--- Records shown Enclosed Below ---
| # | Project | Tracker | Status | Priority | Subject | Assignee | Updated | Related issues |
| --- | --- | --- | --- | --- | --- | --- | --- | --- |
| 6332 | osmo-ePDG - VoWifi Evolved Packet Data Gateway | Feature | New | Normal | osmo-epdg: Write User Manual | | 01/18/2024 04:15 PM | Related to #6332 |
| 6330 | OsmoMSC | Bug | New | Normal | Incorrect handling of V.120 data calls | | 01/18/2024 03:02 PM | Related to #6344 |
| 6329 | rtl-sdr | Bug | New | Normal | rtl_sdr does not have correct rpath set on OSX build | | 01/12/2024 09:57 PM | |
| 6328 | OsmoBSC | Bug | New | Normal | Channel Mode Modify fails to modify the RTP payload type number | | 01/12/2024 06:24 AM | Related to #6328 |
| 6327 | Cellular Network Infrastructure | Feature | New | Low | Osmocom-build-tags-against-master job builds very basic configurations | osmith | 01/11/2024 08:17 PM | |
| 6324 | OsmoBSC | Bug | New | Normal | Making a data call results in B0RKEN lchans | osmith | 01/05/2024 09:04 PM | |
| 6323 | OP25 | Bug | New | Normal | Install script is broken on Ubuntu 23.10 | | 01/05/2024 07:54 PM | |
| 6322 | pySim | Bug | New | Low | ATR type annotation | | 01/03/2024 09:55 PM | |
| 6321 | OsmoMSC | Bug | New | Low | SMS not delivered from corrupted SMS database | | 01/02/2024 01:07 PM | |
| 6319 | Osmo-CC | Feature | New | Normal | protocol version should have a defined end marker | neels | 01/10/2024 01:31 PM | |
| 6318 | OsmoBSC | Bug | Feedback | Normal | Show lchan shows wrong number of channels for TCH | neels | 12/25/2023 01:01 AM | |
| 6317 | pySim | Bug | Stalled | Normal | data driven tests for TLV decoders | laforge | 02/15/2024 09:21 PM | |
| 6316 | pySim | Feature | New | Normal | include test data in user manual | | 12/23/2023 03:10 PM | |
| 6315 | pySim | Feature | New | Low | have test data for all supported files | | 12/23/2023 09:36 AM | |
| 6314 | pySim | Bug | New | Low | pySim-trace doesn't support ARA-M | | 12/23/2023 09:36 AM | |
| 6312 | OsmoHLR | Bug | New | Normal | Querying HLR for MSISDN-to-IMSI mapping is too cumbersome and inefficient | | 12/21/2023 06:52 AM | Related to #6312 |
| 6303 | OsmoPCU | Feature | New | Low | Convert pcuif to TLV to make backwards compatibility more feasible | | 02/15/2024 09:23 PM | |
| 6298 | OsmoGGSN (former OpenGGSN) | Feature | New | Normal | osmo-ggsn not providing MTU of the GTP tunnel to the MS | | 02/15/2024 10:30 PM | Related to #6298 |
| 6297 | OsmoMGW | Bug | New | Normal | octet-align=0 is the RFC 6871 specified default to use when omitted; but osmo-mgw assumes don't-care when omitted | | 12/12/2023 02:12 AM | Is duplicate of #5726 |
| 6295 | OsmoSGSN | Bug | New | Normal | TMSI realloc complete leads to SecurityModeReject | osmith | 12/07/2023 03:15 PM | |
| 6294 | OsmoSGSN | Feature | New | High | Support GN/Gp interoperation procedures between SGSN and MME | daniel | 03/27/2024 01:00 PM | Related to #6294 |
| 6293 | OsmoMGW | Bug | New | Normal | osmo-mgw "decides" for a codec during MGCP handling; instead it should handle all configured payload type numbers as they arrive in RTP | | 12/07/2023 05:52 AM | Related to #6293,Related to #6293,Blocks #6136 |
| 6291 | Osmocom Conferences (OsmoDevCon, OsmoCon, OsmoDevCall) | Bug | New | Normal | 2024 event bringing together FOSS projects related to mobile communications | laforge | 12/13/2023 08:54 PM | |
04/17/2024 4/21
--- End of Enclosed Records shown ---
- [Work required]
From the records above, give again exactly the lines running from the line with "01:01 AM | |" to the line with "09:21 PM | |", inclusive.

- [Output]
| 6318 | OsmoBSC | Bug | Feedback | Normal | Show lchan shows wrong number of channels for TCH | neels | 12/25/2023 01:01 AM | |
| 6317 | pySim | Bug | Stalled | Normal | data driven tests for TLV decoders | laforge | 02/15/2024 09:21 PM | |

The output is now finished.